Randai opera ala Minang

          Randai dalam sejarah Minangkabau Konon kabarnya ia sempat dimainkan oleh masyarakat Pariangan Padang Panjang ketika mesyarakat tersebut berhasil menangkap rusa yang keluar dari laut. Randai di Minangkabau suatu… kesenian yang dimainkan oleh beberapa orang, berkelompok atau beregu, dimana dalam randai ini ada cerita yang dibawakan, seperti cerita Cindua Mato, Malin Deman, Anggun Nan Tongga, dan cerita rakyat lainnya.
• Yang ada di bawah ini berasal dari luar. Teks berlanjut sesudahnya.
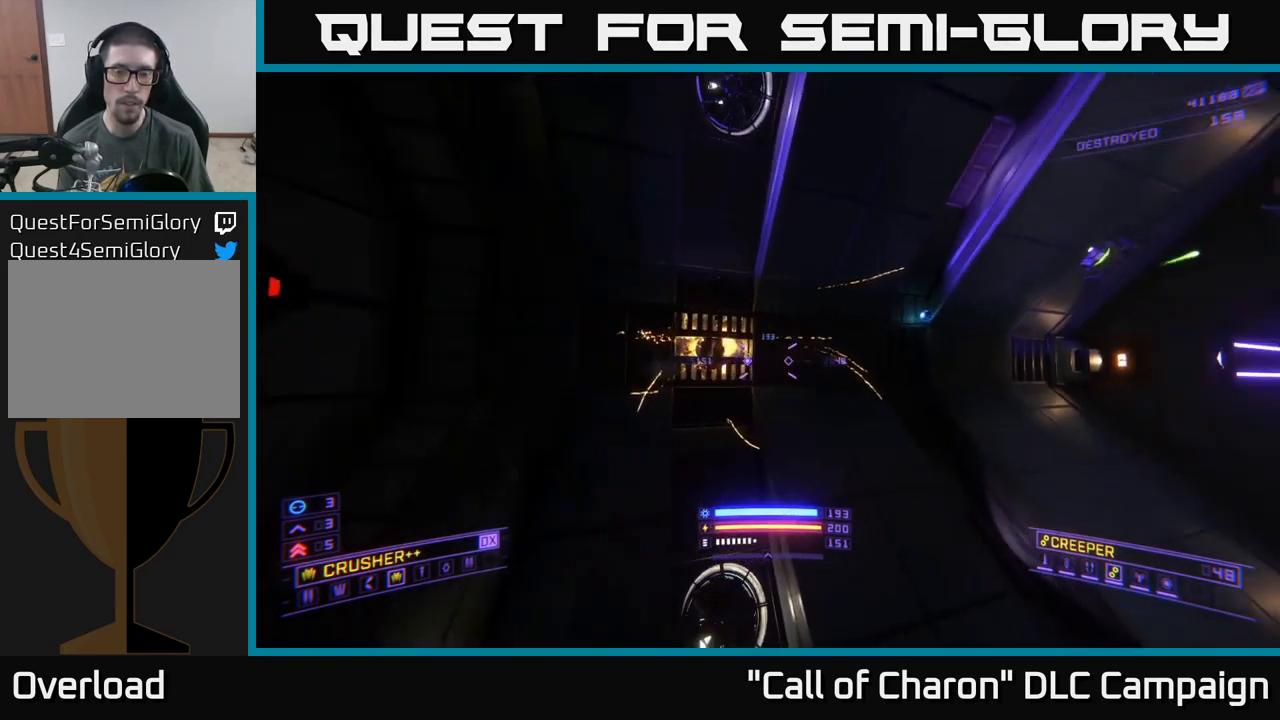
{"buttons": [], "left_stick": "up", "right_stick": "up-right", "events": [[300, "L3", "up"], [300, "right_stick", "center"], [433, "B", "down"], [467, "X", "up"], [467, "right_stick", "up-right"], [500, "B", "up"], [500, "left_stick", "up"]]}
          Pemeran utama berjumlah satu orang, dua orang, tiga orang atau lebih tergantung dari cerita yang dibawakan, dan dalam membawakan atau memerankannya pemeran utama dilingkari oleh anggota-anggota lain yang bertujuan untuk menyemarakkan berlansungnya acara tersebut. Sekarang ini Randai merupakan sesuatu yang asing bagi pemuda-pemudi Minangkabau, hal ini dikarenakan bergesernya orientasi kesenian atau kegemaran dari generasi tersebut. Randai terdapat di Pasisie dan daerah Darek (daratan).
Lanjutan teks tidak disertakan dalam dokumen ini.